Bernd Pomraenke kommt seit der Eröffnung vor fünf Jahren zur kleinen Mosterei in Hohenfinow. „Der eigene Saft ist immer was anderes. Der schmeckt besser“, sagt der Eberswalder. An drei Apfelbäumen hat er durch Veredelung gut 20 Sorten gezüchtet. Für den Saft kommen sie alle zusammen. Und ein paar Birnen. Dann schmecke der Saft lieblicher. Uwe Flindt hat aus 175 Kilogramm Äpfel gute 100 Liter bekommen. Zum Glück ist er mit Anhänger am Auto gekommen.

Viele nutzten zuvor die Saftpresse in Liepe. Sie schloss eines Tages. Für Rolf Simpfendörfer Stein des Anstoßes, das Handwerk in der Region zu halten. Der freischaffende Forstwirt, der nach dem Studium an der Hochschule für nachhaltige Entwicklung in Eberswalde, mit Frau Doris nach Niederfinow zog, eröffnete selbst eine Saftpresse, kaufte Technik und legte los. „Ein bisschen was Verrücktes im Leben muss es ja auch geben“, beschreibt er seine Motivation, während er Flaschen verschließt und in Kisten sortiert. Seine Selbstständigkeit ermöglicht ihm die Zeit für die Mosterei nehmen.

Produziert wird ein ehrliches Produkt, ohne fragwürdige Inhaltsstoffe. Schließlich wisse jeder, von wo das eigene Obst kommt, sagt Doris Kramm. Es gibt nur ein paar Regeln: Fauliges Obst wird nicht verarbeitet. „Die Äpfel sollten reif sein“, sagt die 35-Jährige. Wenn die Kerne braun sind, ist der Apfel reif.

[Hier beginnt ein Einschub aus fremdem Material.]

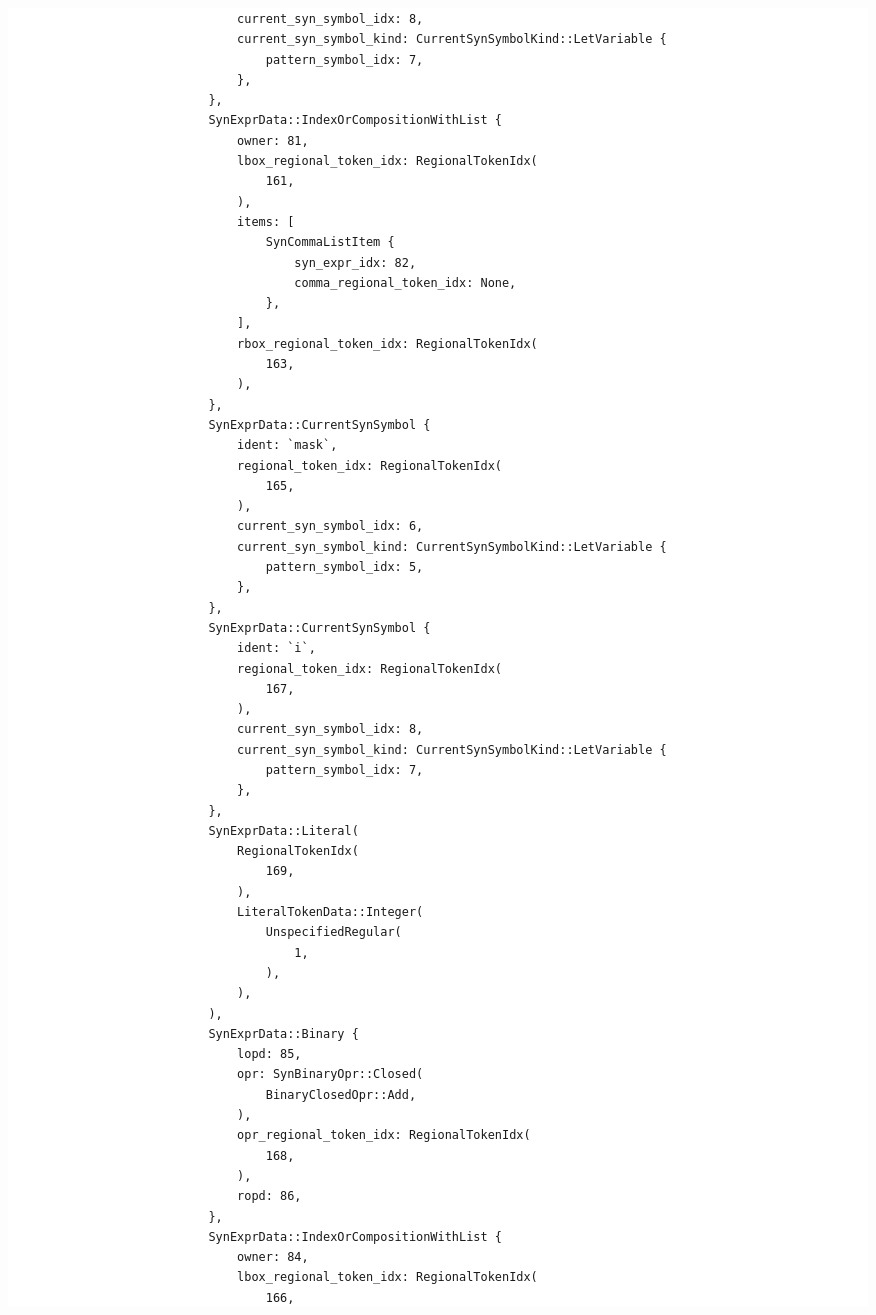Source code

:                                     current_syn_symbol_idx: 8,
                                    current_syn_symbol_kind: CurrentSynSymbolKind::LetVariable {
                                        pattern_symbol_idx: 7,
                                    },
                                },
                                SynExprData::IndexOrCompositionWithList {
                                    owner: 81,
                                    lbox_regional_token_idx: RegionalTokenIdx(
                                        161,
                                    ),
                                    items: [
                                        SynCommaListItem {
                                            syn_expr_idx: 82,
                                            comma_regional_token_idx: None,
                                        },
                                    ],
                                    rbox_regional_token_idx: RegionalTokenIdx(
                                        163,
                                    ),
                                },
                                SynExprData::CurrentSynSymbol {
                                    ident: `mask`,
                                    regional_token_idx: RegionalTokenIdx(
                                        165,
                                    ),
                                    current_syn_symbol_idx: 6,
                                    current_syn_symbol_kind: CurrentSynSymbolKind::LetVariable {
                                        pattern_symbol_idx: 5,
                                    },
                                },
                                SynExprData::CurrentSynSymbol {
                                    ident: `i`,
                                    regional_token_idx: RegionalTokenIdx(
                                        167,
                                    ),
                                    current_syn_symbol_idx: 8,
                                    current_syn_symbol_kind: CurrentSynSymbolKind::LetVariable {
                                        pattern_symbol_idx: 7,
                                    },
                                },
                                SynExprData::Literal(
                                    RegionalTokenIdx(
                                        169,
                                    ),
                                    LiteralTokenData::Integer(
                                        UnspecifiedRegular(
                                            1,
                                        ),
                                    ),
                                ),
                                SynExprData::Binary {
                                    lopd: 85,
                                    opr: SynBinaryOpr::Closed(
                                        BinaryClosedOpr::Add,
                                    ),
                                    opr_regional_token_idx: RegionalTokenIdx(
                                        168,
                                    ),
                                    ropd: 86,
                                },
                                SynExprData::IndexOrCompositionWithList {
                                    owner: 84,
                                    lbox_regional_token_idx: RegionalTokenIdx(
                                        166,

Damit das Endprodukt auch haltbar ist, wird der Saft vor dem Abfüllen pasteurisiert. Erhitzt wird auf 78 Grad. Vorab werden die Äpfel gewaschen und dann zerhäckselt. Daraus wird mit einem Gewicht von gut 24 Tonnen der kostbare Saft herausgepresst. Was vom Apfel selbst übrig bleibt, holen sich meist Landwirte oder Förster als Tierfutter. Abgefüllt in Flaschen liegt der Preis bei 1,50 Euro pro Liter, 50 Cent weniger zahlt man für den Kunststoffsack mit Zapfhahn. Wer seine eigenen Flaschen  mitbringt, erhält Rabatt. Nach der Öffnung kann man den Saft gut drei Monate trinken, ungeöffnet ein gutes Jahr.

Der große Verdienst sei bislang ausgeblieben, sagt Rolf Simpfendörfer. Dass in diesem Jahr so viele Menschen ihre Früchte vorbeibringen, sei sicher wetterbedingt, vermutet er. Gerade bei alten Apfelsorten gebe es zudem immer Jahre mit starken und schwachen Erträgen.

Wie viel da in den nächsten Wochen noch kommt, kann Simpfendörfer nicht sagen: „Ich weiß eigentlich weder, wie lange die Saison geht, wie lange ein Tag ist und wie viele Leute kommen.“ Wahrscheinlich wird er bis Ende Oktober drei Tage in der Woche in der kleinen Mosterei stehen. Und irgendwann auch die Äpfel der selbst gepflanzten Bäume verarbeiten.